** Selected extract **

'''

Exemplar support: early thoughts #39

gagbo · 2023-05-19T16:35:32Z

gagbo
May 19, 2023
Maintainer

Hello,

I hope this post can be the start of a discussion around supporting exemplars in the data produced by autometrics, since I discovered a few "gotchas" when trying my hand at it in Go.

Feature availability

At least in Golang, openTelemetry exporters do not support adding exemplars to the metrics that get saved. So that means for the time being, only the Prometheus client implementation can make use of exemplars. Nothing to act on really, it's just the current state of affairs regarding exemplar integration.

Standard naming for the exemplars

Exemplars are arbitrary key-value pairs, so we need to add some specification for exemplars in Autometrics. I just used something simple for the time being:

trace_id, span_id, and parent_id for the labels (exemplar will be absent if not available)
the values are hexstrings, representing the values they have (since TraceID are 16 bytes, and SpanID are 8 bytes, the length of the string is already known too)

The need for middleware libraries

If we want to use exemplar to add trace IDs in the metrics we save, that means we probably want the metrics to transparently reuse tracing information that is already present if detected (so that, for example, the trace_id in an exemplar can be used as a filter in a log search). I think this means we need to look into also shipping middlewares for a few popular libraries, to try and get (or set) a trace identifier in the contexts of a function being executed.

Of course this could only be possible if the context of the request is available as a function argument or some runtime-specific object, currently for Golang I'm thinking about reusing context.Context to read/write the data, but that means 2 things:

autometrics-go now needs to read function signatures to automatically detect if there's something usable for a context (if the parameters of the instrumented function contains a context.Context)

'''

** Stated exercise a **
From the listing, output as a JSON array of strings, one per line and with blank lines omitted, the section that starts with the line containing "name author: Poepp. & Endl." and ends with the line containing "genus: Trifolium".
The listing below has nothing to do with the forum thread on exemplar support above.

** Provided material **
'''

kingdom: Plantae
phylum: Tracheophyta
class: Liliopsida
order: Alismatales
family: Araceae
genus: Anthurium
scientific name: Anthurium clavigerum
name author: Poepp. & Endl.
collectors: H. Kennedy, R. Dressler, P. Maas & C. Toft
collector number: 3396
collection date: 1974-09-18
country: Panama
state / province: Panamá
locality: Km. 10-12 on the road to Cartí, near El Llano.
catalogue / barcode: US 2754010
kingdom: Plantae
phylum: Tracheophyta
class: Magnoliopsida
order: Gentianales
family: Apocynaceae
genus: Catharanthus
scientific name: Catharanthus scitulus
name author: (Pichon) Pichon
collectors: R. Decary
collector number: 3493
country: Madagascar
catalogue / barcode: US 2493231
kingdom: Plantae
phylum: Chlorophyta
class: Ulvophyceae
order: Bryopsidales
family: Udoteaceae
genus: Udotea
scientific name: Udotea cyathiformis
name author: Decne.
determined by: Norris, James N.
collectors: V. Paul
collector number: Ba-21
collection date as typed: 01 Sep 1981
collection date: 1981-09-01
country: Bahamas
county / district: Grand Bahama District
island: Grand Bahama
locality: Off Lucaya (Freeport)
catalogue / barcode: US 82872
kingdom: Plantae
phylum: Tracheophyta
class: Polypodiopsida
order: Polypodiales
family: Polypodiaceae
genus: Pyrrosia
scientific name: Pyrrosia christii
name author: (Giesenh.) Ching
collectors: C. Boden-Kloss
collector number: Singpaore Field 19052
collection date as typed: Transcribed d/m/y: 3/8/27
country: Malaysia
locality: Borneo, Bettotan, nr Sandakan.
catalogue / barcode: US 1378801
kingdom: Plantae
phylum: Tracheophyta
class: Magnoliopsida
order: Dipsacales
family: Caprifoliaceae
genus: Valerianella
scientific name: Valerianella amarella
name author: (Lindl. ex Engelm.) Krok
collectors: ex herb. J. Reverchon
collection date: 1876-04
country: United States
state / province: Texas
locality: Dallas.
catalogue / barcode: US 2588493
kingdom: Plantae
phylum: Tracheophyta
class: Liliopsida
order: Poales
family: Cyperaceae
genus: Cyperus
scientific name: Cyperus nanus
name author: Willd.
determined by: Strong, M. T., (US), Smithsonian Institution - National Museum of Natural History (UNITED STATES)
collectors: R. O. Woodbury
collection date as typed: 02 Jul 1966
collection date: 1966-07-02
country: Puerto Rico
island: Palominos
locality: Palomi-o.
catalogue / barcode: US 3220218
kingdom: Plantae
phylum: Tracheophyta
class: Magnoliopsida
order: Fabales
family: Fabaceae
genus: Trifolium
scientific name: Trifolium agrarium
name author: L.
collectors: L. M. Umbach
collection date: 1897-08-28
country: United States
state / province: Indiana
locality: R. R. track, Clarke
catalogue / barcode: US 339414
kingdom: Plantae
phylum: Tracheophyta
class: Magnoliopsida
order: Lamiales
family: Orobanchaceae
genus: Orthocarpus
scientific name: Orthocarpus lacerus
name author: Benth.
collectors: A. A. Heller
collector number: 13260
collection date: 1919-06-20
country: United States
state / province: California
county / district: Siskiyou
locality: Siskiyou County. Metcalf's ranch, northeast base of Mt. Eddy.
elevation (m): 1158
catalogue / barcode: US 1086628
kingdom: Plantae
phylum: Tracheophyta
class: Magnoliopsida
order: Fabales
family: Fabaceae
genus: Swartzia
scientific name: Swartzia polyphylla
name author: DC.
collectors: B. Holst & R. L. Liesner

'''

** Stated exercise b **
Write the next part of the forum thread on exemplar support, starting after its last sentence.

** Exercise output a **
[
  "name author: Poepp. & Endl.",
  "collectors: H. Kennedy, R. Dressler, P. Maas & C. Toft",
  "collector number: 3396",
  "collection date: 1974-09-18",
  "country: Panama",
  "state / province: Panamá",
  "locality: Km. 10-12 on the road to Cartí, near El Llano.",
  "catalogue / barcode: US 2754010",
  "kingdom: Plantae",
  "phylum: Tracheophyta",
  "class: Magnoliopsida",
  "order: Gentianales",
  "family: Apocynaceae",
  "genus: Catharanthus",
  "scientific name: Catharanthus scitulus",
  "name author: (Pichon) Pichon",
  "collectors: R. Decary",
  "collector number: 3493",
  "country: Madagascar",
  "catalogue / barcode: US 2493231",
  "kingdom: Plantae",
  "phylum: Chlorophyta",
  "class: Ulvophyceae",
  "order: Bryopsidales",
  "family: Udoteaceae",
  "genus: Udotea",
  "scientific name: Udotea cyathiformis",
  "name author: Decne.",
  "determined by: Norris, James N.",
  "collectors: V. Paul",
  "collector number: Ba-21",
  "collection date as typed: 01 Sep 1981",
  "collection date: 1981-09-01",
  "country: Bahamas",
  "county / district: Grand Bahama District",
  "island: Grand Bahama",
  "locality: Off Lucaya (Freeport)",
  "catalogue / barcode: US 82872",
  "kingdom: Plantae",
  "phylum: Tracheophyta",
  "class: Polypodiopsida",
  "order: Polypodiales",
  "family: Polypodiaceae",
  "genus: Pyrrosia",
  "scientific name: Pyrrosia christii",
  "name author: (Giesenh.) Ching",
  "collectors: C. Boden-Kloss",
  "collector number: Singpaore Field 19052",
  "collection date as typed: Transcribed d/m/y: 3/8/27",
  "country: Malaysia",
  "locality: Borneo, Bettotan, nr Sandakan.",
  "catalogue / barcode: US 1378801",
  "kingdom: Plantae",
  "phylum: Tracheophyta",
  "class: Magnoliopsida",
  "order: Dipsacales",
  "family: Caprifoliaceae",
  "genus: Valerianella",
  "scientific name: Valerianella amarella",
  "name author: (Lindl. ex Engelm.) Krok",
  "collectors: ex herb. J. Reverchon",
  "collection date: 1876-04",
  "country: United States",
  "state / province: Texas",
  "locality: Dallas.",
  "catalogue / barcode: US 2588493",
  "kingdom: Plantae",
  "phylum: Tracheophyta",
  "class: Liliopsida",
  "order: Poales",
  "family: Cyperaceae",
  "genus: Cyperus",
  "scientific name: Cyperus nanus",
  "name author: Willd.",
  "determined by: Strong, M. T., (US), Smithsonian Institution - National Museum of Natural History (UNITED STATES)",
  "collectors: R. O. Woodbury",
  "collection date as typed: 02 Jul 1966",
  "collection date: 1966-07-02",
  "country: Puerto Rico",
  "island: Palominos",
  "locality: Palomi-o.",
  "catalogue / barcode: US 3220218",
  "kingdom: Plantae",
  "phylum: Tracheophyta",
  "class: Magnoliopsida",
  "order: Fabales",
  "family: Fabaceae",
  "genus: Trifolium"
]

** Exercise output b **
autometrics-go now needs to ship middleware libraries to inject trace information at runtime (in the router/entry point part of the code)

A solution for those 2 points would be to have developers rewrite part of their code so that autometrics can reliably detect those "context variables", imagine:

asking Rust devs to supply an argument that's runtime callable code to the macro

#[autometrics(trace_id = r.headers().get('request_id'))]
fn handler(r Request) -> Result<(), ServerError> { 
    // ...
}

or asking Go devs to modify their code/pass raw code snippets in the go generator arguments

I thought it wasn't a great solution because it seems to hurt the development experience too much, but if there's any other idea I'm all ears (and eyes).

Note that specifically for Go, the use of a middleware library is mandatory, at least to wrap all the HTTP route handlers like what the TS implementation does. It is the only way to (simply and) reliably inject trace context in a request and detect the return code of a route to report error on non-2xx codes

Setting up prometheus server and metric names

Having the prometheus server working with exemplar is done by simply adding a flag to the instance being launched: --enable-feature=exemplar-storage.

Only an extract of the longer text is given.